Col. Alvis Darrell Liford also had an "interlock'' breath-testing device installed in his car to ensure he wouldn't drive drunk, according to court records.

Liford, 55, finished paying off $1,500 in court fines and fees last month for the July DUI crash, according to court records. Records show he had lost control of his Chevrolet pickup and flipped it after hitting a tree off U.S. 90 near Monticello.

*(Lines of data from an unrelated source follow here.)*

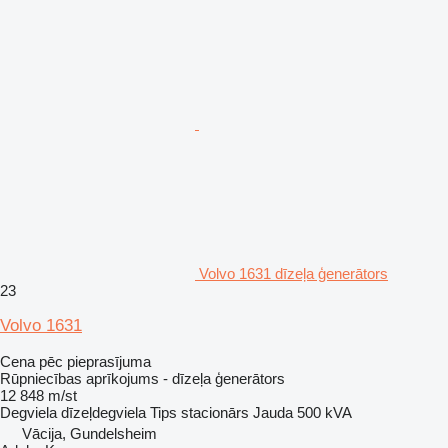
Volvo 1631 dīzeļa ģenerātors
23
Volvo 1631
Cena pēc pieprasījuma
Rūpniecības aprīkojums - dīzeļa ģenerātors
12 848 m/st
Degviela
dīzeļdegviela
Tips
stacionārs
Jauda
500 kVA
Vācija, Gundelsheim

A Florida Highway Patrol trooper reported that he found a bottle of Ancient Age Whiskey in Liford's truck and that Liford smelled of alcohol. After he was taken to hospital, Liford acknowledged he had " a few drinks'' and was driving his vehicle to pick up his son from school.

As the head of the Agriculture Department's law-enforcement arm, Liford earns $111,551 and oversees 250 sworn law-enforcement officers. Among their duties: policing telemarketers, state-land arsonists, cattle rustlers and commercial vehicles hauling agricultural products and livestock.

Liford declined to comment.

Terry McElroy, spokesman for the Agriculture Department, said Liford promptly disclosed the arrest to his immediate supervisor and Agriculture Commissioner Charles Bronson.

"He was not on duty at the time of the accident, and he was not driving a state vehicle," McElroy said. He said Liford "received no special treatment'' during or after his arrest.

Liford's license was suspended and he received a business-only driver's license. Court records show he also attended a DUI school, had his vehicle impounded for 10 days and attended a rehabilitation facility in lieu of spending 65 days in jail.

An inspector general's report shows his right to drive a state vehicle was revoked for 90 days.

Word of Liford's arrest, first reported on a law-enforcement officer blog last year, started to leak out in the state Capitol this week just as Bronson announced that he would consider running for governor if Gov. Charlie Crist left office to run for U.S. Senate.